Luke Grey Thoroughgood, 20, was on Thursday refused bail in the ACT Magistrates Court, with Magistrate Bernadette Boss saying he posed an unacceptable risk to the community.
The court heard Thoroughgood has intellectual disabilities, mental health problems, drug and alcohol addictions and an IQ of 63.
Ms Boss said it was “exceptionally unsatisfactory for him to be in (jail)” but said there was no suitable place for him to be held.
“It appears that the offender has no insight into his conduct or ability to control himself,” she said.
“I form the view that the defendant presents a significant danger to the community.”
She said the case against Thoroughgood was “a reasonably compelling one”.
He is accused of lighting a grassfire in Deakin in the early hours of Sunday morning, during a total fire ban.
There was no damage to property and crews quickly extinguished the blaze.
Thoroughgood has pleaded not guilty and his lawyer, Michael Kukulies-Smith, said police saw the alleged offending as “misguided rather than malicious”.

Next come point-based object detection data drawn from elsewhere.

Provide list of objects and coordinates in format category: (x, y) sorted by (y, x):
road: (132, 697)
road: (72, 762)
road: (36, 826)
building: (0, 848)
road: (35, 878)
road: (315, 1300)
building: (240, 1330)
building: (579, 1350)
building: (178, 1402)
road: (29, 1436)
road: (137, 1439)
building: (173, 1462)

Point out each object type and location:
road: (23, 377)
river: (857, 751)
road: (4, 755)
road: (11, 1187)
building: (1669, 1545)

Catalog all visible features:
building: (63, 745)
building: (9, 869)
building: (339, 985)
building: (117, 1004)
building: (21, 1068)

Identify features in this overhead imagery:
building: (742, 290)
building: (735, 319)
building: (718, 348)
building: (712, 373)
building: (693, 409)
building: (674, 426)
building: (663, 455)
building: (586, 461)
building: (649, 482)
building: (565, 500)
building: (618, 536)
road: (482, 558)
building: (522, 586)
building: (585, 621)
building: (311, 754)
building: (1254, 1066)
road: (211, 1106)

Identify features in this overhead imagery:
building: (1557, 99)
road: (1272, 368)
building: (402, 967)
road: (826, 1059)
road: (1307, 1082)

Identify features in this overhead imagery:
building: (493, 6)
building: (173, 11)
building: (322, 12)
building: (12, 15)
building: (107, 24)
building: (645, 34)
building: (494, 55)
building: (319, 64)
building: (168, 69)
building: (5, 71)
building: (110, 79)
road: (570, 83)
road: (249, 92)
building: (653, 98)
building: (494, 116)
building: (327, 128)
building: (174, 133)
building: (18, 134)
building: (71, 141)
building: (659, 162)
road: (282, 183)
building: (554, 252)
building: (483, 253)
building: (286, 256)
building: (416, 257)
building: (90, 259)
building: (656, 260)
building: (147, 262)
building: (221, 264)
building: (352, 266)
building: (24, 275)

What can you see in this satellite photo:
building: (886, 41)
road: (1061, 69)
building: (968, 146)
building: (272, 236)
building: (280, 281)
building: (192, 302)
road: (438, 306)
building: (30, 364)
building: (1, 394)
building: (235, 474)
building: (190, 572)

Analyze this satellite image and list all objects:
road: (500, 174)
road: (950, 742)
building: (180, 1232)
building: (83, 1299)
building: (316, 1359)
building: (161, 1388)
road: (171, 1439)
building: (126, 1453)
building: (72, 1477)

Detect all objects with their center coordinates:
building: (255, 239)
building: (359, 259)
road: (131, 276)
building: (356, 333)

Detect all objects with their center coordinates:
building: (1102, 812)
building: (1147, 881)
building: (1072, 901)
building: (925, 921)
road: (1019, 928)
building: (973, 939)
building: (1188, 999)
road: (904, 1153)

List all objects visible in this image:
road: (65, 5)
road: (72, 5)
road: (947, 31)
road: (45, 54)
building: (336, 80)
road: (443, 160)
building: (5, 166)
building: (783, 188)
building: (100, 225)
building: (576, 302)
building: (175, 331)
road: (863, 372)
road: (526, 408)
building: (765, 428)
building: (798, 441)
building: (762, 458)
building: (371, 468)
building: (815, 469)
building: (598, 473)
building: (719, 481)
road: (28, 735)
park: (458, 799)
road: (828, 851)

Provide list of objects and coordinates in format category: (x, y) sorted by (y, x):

Thoroughgood’s mother, Joanne Grey, told the court she would have been prepared to rent a place to stay with her son away from the family home because of a barrage of online threats against him.
Those messages include threats burn him alive, run him over and sodomise him with barbed wire.
Some of the people making threats against him knew where the family home was and the threats have continued inside jail since her son was locked up on the weekend, Ms Grey told the court.
Ms Grey said she had been trying to get her son into rehab interstate, and was looking for a place “in the middle of nowhere” for her son to go.
Ms Grey said her son had been mixing with a bad crowd in recent months.
“I most recently found out there was ice involved as well,” she said.
“He needs drug rehabilitation and he needs assistance with his mental health problems.”
Thoroughgood returns to court at a later date.